Wednesday, December 14, 2005

Passionate intensity

I am quite a structuralist when it comes to power: in my view elites don’t use power, power uses elites. The common theme of human history has been a struggle for power based on our atavistic, primal fear, almost panic and the concequent craving for instant, short-term security. These actions create organizations and structures that in turn shape the individual actions and interact chaotically and unpredictably with each other. That’s how at the core of any human institution are the impulses of a permanently scared animal. Reason and enlightenment have had some limited effect towards rational, measured behaviour, but so far any real progress has been minimal.

So, power is structural and behaves structurally but depends on primal human impulses. On the individual level we concequently see how it continually keeps ending up in the wrong hands. The best do lack much conviction, as they are rational and base their actions on doubt and probability. The worst instead are full of passionate intensity and act accordingly: decisively and aggressively. And end up with the short term perceived security, short term power. Some institutions do curb this pattern and let reason prevail to an extent at least (rarely, if ever, fully). Most don’t. And so we stagger on.

3 comments:

Anonymous said...

Although I am at the very edge of my linguistic capabilities here, I have to confess, that your piece of writing was fascinatingly intresting.

First I decided not to agree with your premise but then, after a considerable time mulling it over, I really couldn't come up with the leader, past or present, who would have been an exception to what you stated. Maybe I have a little issue with the suggestion that power gained is for a short time only. Everything being relative, we could agree though, that the long departed dear leader, aka. the Father Sun, Josef Stalin stuck around more years than most of us care to remember. The form of the political system might have something to do with it.

This is the first time that I realize why the national leaders are the way they are and who they are. Thanks for the lesson, professor!

stockholm slender said...

Said in better English than mine... The time scale depends on what we think about: Stalin and his bloody power structures are now history - in the long perspective it was a brief moment and history has moved on, blindly and uncontrollably. The rationality and the degree of enlightenment of different organizations and institutions vary also - Stalin would not have won out in the British parliamentary system, but within those systems and structures it is very rarely that the most rational and least aggressive personalities would end up on top. And this is replicated basically on all levels of the hierarchy.

Anonymous said...

But didn't our President Kekkonen use power? The power structure where everything revolved around the President was created by him and it disappeared with him. The Paasikivi and Koivisto presidencies were essentially parliamentary presidencies. Now Kekkonen of course did not use that power in a repressive way - he kept Finland a democracy and in some ways he even encouraged the development of civil society.

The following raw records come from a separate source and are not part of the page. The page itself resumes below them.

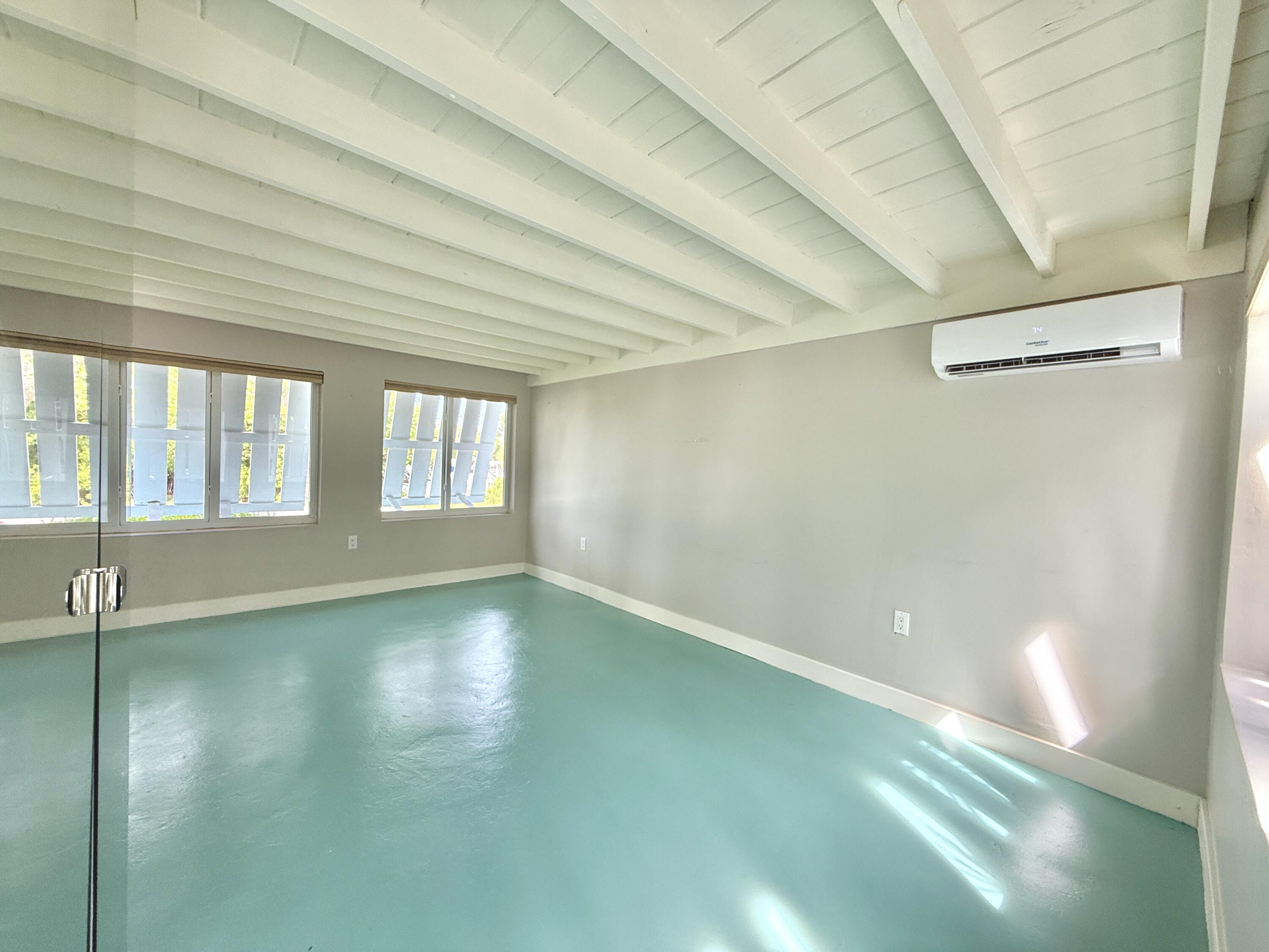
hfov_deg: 102.1
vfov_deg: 85.7
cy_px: 476
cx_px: 634
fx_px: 513
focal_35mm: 14
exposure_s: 1/99
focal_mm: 2.22
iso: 160
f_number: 2.2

What was Kekkonen's biggest accomplishment? I think staying in power for a quarter of a century and even getting the parliament to cancel presidential elections once for no reason at all. He created his own system for his own needs without even bothering to institutionalize that system of power, so that it was very easy to unravel after he was gone. But still I think it was he who used power (and the tendency of everybody else to be power hungry and self serving) in order to get all his rivals to disappear as if by pushing a magic button without ever physically hurting them or encroaching on their human rights.